I started my research on how to design and build a recommendation engine. I read a number of posts, blogs and articles on different approaches to the problem since this is a common problem that many seem to have interest in. The approaches and techniques used in these articles all had several things in common and did two sets of calculations.

First, the similarity between two raters in the system were calculated. Based on the similarities between raters, the probability that a user would like any particular item was calculated. The recommendation engine is based on the idea that if A is similar to B, C is similar to B, A must be similar to C as well. But just because I like an article or several articles that you like, does not necessarily mean that I like every other article that you like. So, the correlation between these data points is weak.

I saw several approaches, but I settled on using this approach.

He does a nice job outlining where and how these equations came about. Feel free to read his article to better understand this approach. This approach also gave us a similarity rating between -1.0 and 1.0 with -1 being completely dissimilar and 1 being completely similar. Users with not enough data to calculate a similarity between them will have similarity of 0 and the results will be discarded. I ran some numbers to test his math and verify his formulas which seemed to come out the way I wanted, so I decided to use them as a basis for this article.

### Similarity Equation

S(U1, U2) = (L1 intersection L2) + (D1 intersection D2) – (L1 intersection D2) – (L2 intersection D1) / (L1 union L2 union D1 union D2)

S(U1, U2) = similarity between user one and user two – a value from -1 to 1 – a zero probability means there isn’t enough data to make a calculation

- L1 intersection L2 – Number of likes of user one that user two also likes
- D1 intersection D2 – Number of dislikes that user one and user two also dislike
- L1 intersection D2 – Number likes that user one has that user two dislikes
- L2 intersection D1 – Number of likes that user two has that user one dislikes
- L1 union L2 union D1 union D2 – Number of likes for user one plus number of likes for user two plus number of dislikes for user one plus number of dislikes for user two

### Similarity Equation - Using Tags to Define Similarities Within System

I also tried using tags associated to articles as a way to calculate likes and dislikes for all users in the system. I have separated out the code enough that it is fairly easy to plug in a different formula to calculate similarities between users.
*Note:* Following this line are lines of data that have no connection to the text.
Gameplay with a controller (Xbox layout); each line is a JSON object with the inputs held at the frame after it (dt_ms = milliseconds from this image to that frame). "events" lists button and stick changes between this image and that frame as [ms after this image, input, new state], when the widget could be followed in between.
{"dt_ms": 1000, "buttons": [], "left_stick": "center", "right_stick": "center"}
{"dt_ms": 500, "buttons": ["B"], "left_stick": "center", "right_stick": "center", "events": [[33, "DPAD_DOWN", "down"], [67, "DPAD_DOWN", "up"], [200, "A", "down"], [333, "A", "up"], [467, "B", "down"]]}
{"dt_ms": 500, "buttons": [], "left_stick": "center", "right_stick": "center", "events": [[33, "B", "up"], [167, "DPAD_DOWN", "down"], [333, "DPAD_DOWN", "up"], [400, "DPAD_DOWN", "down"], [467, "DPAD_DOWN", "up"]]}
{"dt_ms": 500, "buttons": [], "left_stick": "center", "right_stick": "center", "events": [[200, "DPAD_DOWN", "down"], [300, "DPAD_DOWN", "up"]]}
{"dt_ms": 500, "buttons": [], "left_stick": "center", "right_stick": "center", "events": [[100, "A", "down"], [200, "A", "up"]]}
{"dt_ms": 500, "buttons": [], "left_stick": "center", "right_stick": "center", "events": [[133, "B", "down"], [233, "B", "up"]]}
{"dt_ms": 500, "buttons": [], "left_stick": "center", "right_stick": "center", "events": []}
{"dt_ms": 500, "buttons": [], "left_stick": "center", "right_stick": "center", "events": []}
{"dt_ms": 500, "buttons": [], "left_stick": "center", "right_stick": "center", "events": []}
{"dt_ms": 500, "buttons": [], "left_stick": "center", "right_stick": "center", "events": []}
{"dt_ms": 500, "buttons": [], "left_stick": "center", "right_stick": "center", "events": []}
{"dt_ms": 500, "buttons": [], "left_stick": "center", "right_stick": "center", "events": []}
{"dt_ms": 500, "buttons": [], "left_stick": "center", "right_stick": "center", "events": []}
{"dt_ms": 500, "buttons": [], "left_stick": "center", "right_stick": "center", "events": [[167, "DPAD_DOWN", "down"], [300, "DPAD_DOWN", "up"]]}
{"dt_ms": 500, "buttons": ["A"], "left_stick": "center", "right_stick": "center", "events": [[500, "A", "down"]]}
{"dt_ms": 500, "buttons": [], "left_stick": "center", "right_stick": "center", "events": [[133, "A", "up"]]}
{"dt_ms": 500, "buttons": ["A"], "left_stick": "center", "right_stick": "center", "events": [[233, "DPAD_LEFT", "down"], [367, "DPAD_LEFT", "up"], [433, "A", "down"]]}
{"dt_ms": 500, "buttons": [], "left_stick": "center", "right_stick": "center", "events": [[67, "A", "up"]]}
Using the currently loaded user’s likes and dislikes, the number of times each tag occurs in those articles is collated to create the numbers below that are plugged into the similarity formula above. Below, I outline what values are being plugged into those formulas. I include an example of how the various values might be calculated.

As an example of a simple calculation:

So, if a:

User1 | |||

Likes - | Article One | ||

Tags = A,B,C | |||

Article Two | |||

Tags-A,B,E,F | |||

User2 | |||

Likes | |||

Article Three | |||

Tags=A,B,C | |||

Article Four | |||

Tags=A,G,H | |||

User1 A-2, B – 2,C – 1,E- 1,F -1 Total = 7 | |||

User2 =A-2, B-1, C-1, G-1,H-1 Total = 6 | |||

Total=13 |

U1 intersection U2 tags = A,B,C = A-4, B-3, C-2 = 9

- S(U1, U2) = (L1 intersection L2) + (D1 intersection D2) – (L1 intersection D2) – (L2 intersection D1) / (L1 union L2 union D1 union D2)
- (L1 intersection L2) – This starts by generating the intersection of all tags that were associated with each article that user1 and user2 both liked. The final number is the number of occurrences for those tags for both user1 and user2.
- (D1 intersection D2) – This starts with the intersection of all tags that were associated with each article that user1 and user2 both disliked. The final number is the number of occurrences for those tags for both user1 and user2.
- (L1 intersection D2) – This starts with the intersection of all tags that were associated with each article that user1 liked and user2 disliked. The final number is the number of occurrences for those tags for both user1 and user2.
- (L2 intersection D1) – This starts with the intersection of all tags that were associated with each article that user1 disliked and user2 liked. The final number is the number of occurrences for those tags for both user1 and user2.
- (L1 union L2 union D1 union D2)– This starts with the union of all tags that were associated with each article that user1 liked, user1 disliked, user2 liked and user2 disliked. The final number is the number of occurrences for those tags for both user1 liked and disliked, and user2 liked and disliked.

### Probability Equation

This generates a value from -1.0 to 1.0 with -1.0 being 100 probability user or rater will dislike the ratee, and 1.0 being 100 % probability user or rater will like the article.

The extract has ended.